As the debacle of the U.S. invasion and occupation of Iraq continues to spiral downward, sucking countless more people into its death throes, some of those whose philosophy contributed to the fiasco remain steadfastly unrepentant for the death and destruction they have wrought.

Among the unrepentant is George Weigel, senior fellow at the Ethics and Public Policy Center, which describes itself as “Washington, D.C.’s premier institute dedicated to applying the Judeo-Christian moral tradition to critical issues of public policy.” The center’s website describes Weigel as “a Roman Catholic theologian and one of America’s leading commentators on issues of religion and public life.”

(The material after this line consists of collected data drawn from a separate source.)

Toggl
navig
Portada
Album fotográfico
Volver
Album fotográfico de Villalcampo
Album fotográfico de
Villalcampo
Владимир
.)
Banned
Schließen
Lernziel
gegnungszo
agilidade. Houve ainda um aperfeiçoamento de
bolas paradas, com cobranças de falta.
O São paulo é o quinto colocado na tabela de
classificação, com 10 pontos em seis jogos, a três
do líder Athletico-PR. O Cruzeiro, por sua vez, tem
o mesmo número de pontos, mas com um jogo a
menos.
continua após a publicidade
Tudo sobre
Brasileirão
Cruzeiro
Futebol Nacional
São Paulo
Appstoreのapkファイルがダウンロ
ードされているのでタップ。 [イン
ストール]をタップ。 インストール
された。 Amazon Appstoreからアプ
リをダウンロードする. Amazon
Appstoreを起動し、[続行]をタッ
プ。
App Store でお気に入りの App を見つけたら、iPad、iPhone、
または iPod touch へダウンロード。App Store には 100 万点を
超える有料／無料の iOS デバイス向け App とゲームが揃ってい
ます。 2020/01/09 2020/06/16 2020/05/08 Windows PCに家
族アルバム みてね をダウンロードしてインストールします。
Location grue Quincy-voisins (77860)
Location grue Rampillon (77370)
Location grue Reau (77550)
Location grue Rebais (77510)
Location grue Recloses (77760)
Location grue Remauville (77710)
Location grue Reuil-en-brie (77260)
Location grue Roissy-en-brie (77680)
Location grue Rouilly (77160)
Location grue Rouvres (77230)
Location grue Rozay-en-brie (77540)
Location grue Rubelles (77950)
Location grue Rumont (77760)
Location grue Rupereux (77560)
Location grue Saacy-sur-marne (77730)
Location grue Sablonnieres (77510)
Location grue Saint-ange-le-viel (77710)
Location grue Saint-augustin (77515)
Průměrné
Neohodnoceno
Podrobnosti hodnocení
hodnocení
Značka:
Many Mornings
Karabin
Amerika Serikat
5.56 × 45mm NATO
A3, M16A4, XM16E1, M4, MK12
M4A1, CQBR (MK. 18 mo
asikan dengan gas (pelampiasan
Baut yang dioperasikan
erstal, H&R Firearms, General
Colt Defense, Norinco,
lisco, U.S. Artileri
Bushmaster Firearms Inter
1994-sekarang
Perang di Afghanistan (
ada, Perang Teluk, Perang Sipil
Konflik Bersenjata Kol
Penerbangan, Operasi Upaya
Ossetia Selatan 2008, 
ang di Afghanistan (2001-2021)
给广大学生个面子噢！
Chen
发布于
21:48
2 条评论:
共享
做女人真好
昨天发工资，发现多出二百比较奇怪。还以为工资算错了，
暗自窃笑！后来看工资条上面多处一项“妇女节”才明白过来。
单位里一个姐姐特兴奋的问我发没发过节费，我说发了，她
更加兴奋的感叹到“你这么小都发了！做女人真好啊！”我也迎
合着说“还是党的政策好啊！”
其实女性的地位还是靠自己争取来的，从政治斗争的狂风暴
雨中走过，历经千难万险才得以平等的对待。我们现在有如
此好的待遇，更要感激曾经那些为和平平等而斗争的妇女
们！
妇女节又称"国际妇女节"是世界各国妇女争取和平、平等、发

Weigel recently wrote an article entitled “Baghdad 2006=Tet 1968?” which was published in the December 7, 2006, issue of the Arlington Catholic Herald, the official newspaper for the Catholic Diocese of Arlington.

In his article, Weigel writes, “Reasonable people could, and did, differ about the prudence of the March 2003 invasion. My considered judgment remains that the allied action satisfied the conditions of a just war.” In support of his conclusion, Weigel points out that “the allied coalition that invaded Iraq had multiple goals: to depose a murderous regime, thereby ridding the world of a serious threat to international security; to empower the people of Iraq through a democratic process; and to create a new political model for the Arab-Islamic world.”

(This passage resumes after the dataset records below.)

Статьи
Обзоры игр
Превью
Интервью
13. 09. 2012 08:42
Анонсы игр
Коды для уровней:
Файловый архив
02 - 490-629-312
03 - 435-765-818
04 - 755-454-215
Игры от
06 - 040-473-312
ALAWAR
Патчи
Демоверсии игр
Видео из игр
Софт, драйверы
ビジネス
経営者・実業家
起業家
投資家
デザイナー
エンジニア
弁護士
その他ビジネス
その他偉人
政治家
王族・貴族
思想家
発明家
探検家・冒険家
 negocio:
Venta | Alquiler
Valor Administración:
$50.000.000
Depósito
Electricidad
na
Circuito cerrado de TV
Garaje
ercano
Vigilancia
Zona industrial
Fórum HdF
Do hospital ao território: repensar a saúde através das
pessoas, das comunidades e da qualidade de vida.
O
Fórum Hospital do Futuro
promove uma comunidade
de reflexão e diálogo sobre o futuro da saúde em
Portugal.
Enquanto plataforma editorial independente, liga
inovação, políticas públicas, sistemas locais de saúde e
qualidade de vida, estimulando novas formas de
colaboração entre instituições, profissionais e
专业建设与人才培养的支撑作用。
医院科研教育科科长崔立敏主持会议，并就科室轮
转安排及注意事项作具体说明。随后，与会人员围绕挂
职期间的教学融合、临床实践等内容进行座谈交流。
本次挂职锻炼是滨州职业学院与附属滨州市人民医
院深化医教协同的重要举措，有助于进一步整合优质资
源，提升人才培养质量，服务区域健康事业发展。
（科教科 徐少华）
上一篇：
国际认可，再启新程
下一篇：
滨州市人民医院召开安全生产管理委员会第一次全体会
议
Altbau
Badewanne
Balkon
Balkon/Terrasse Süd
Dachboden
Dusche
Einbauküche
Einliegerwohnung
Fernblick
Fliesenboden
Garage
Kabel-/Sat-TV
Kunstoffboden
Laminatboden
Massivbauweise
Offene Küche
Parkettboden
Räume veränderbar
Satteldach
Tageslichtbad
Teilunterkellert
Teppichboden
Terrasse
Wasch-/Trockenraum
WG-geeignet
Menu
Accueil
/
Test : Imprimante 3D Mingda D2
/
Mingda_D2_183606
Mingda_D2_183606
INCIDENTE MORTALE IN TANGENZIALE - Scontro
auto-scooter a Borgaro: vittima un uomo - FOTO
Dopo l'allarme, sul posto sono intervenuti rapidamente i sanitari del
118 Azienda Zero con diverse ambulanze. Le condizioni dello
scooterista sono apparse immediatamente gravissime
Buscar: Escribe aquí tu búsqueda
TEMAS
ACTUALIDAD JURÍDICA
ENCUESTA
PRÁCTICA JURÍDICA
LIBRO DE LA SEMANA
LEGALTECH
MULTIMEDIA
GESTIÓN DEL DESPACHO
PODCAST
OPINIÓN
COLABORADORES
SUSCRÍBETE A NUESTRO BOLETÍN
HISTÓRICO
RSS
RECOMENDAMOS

Unfortunately, in his article Weigel failed to note an important point: to achieve those political goals, U.S. military forces had to kill Iraqi people — in fact, large numbers of Iraqi people — people whose government never attacked the United States. The estimates of the number of Iraqi dead range from a “low” of 30,000, provided by President Bush, to a high of 650,000, provided by researchers at Johns Hopkins University.

In arriving at his conclusion that the war on Iraq was warranted, Weigel is implicitly claiming that it is morally justifiable for U.S. soldiers, including Catholics, to kill Iraqi people (none of whom had anything to do with the 9/11 attacks) in order to achieve regime change in Iraq.

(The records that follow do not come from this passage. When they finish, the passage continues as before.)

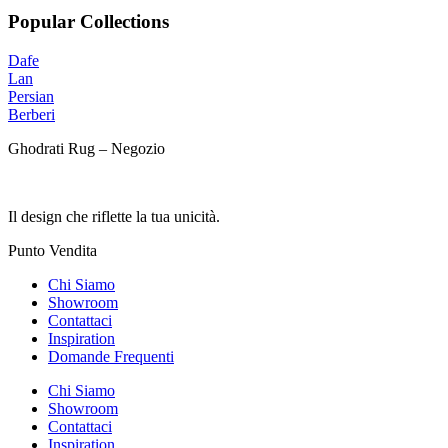
originale
attuale
Popular Collections
era:
è:
12.000,00 €.
5.500,00 €.
Dafe
Lan
Persian
Berberi
Ghodrati Rug – Negozio
Il design che riflette la tua unicità.
Punto Vendita
Chi Siamo
Showroom
Contattaci
Inspiration
Domande Frequenti
Chi Siamo
Showroom
Contattaci
Inspiration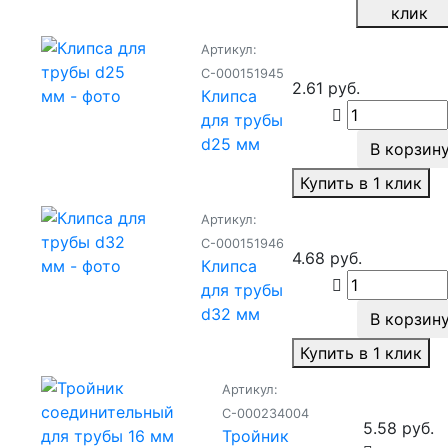
клик
Артикул:
С-000151945
2.61 руб.
Клипса
для трубы
d25 мм
В корзин
Купить в 1 клик
Артикул:
С-000151946
4.68 руб.
Клипса
для трубы
d32 мм
В корзин
Купить в 1 клик
Артикул:
С-000234004
5.58 руб.
Тройник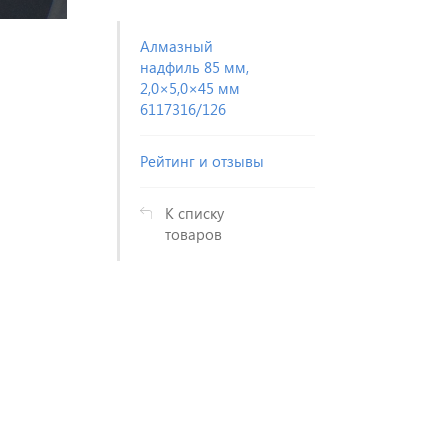
Алмазный
надфиль 85 мм,
2,0×5,0×45 мм
6117316/126
Рейтинг и отзывы
К списку
товаров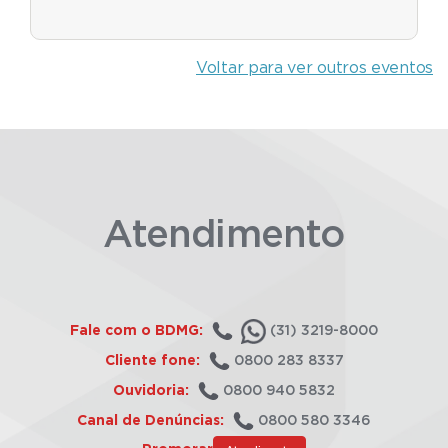
Voltar para ver outros eventos
Atendimento
Fale com o BDMG:
(31) 3219-8000
Cliente fone:
0800 283 8337
Ouvidoria:
0800 940 5832
Canal de Denúncias:
0800 580 3346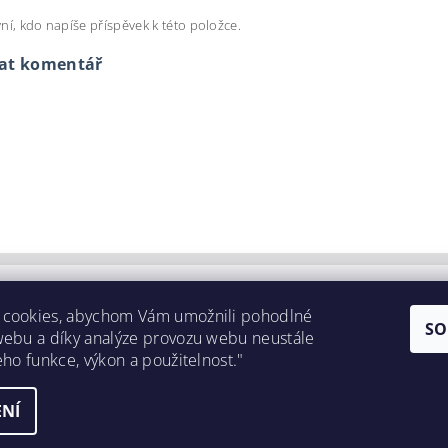
ní, kdo napíše příspěvek k této položce.
dat komentář
 cookies, abychom Vám umožnili pohodlné
SO
webu a díky analýze provozu webu neustále
eho funkce, výkon a použitelnost."
NÍ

It would be difficult to find a more morally and ethically abominable and perverted view of human life than that. What Weigel is saying is that when measured against regime change in Iraq, the life of an Iraqi citizen — or the lives of thousands of Iraqis — is of only secondary importance.

One wonders whether there is even an upper limit to the number of Iraqi deaths that would cause Weigel to conclude that the Iraq War wasn’t warranted after all — or whether his opinion on the war would be different if the number of American deaths matched the number of Iraqi deaths.

Weigel’s position brings to mind the infamous response by former U.S. Ambassador to the UN Madeleine Albright, who was asked by 60 Minutes whether the deaths of hundreds of thousands of Iraqi children from the economic sanctions imposed on Iraq had been worth it. She responded, “I think this is a very hard choice, but the price — we think the price is worth it.”

Why shouldn’t the issue of regime change have been left to the Iraqis, just as it was left to Eastern Europeans after U.S. officials delivered them into the clutches of the Soviet communists at the end of World War II? Under what moral or ethical authority does one nation impose involuntary regime change on another nation, especially when it will entail innocent people’s deaths in the process?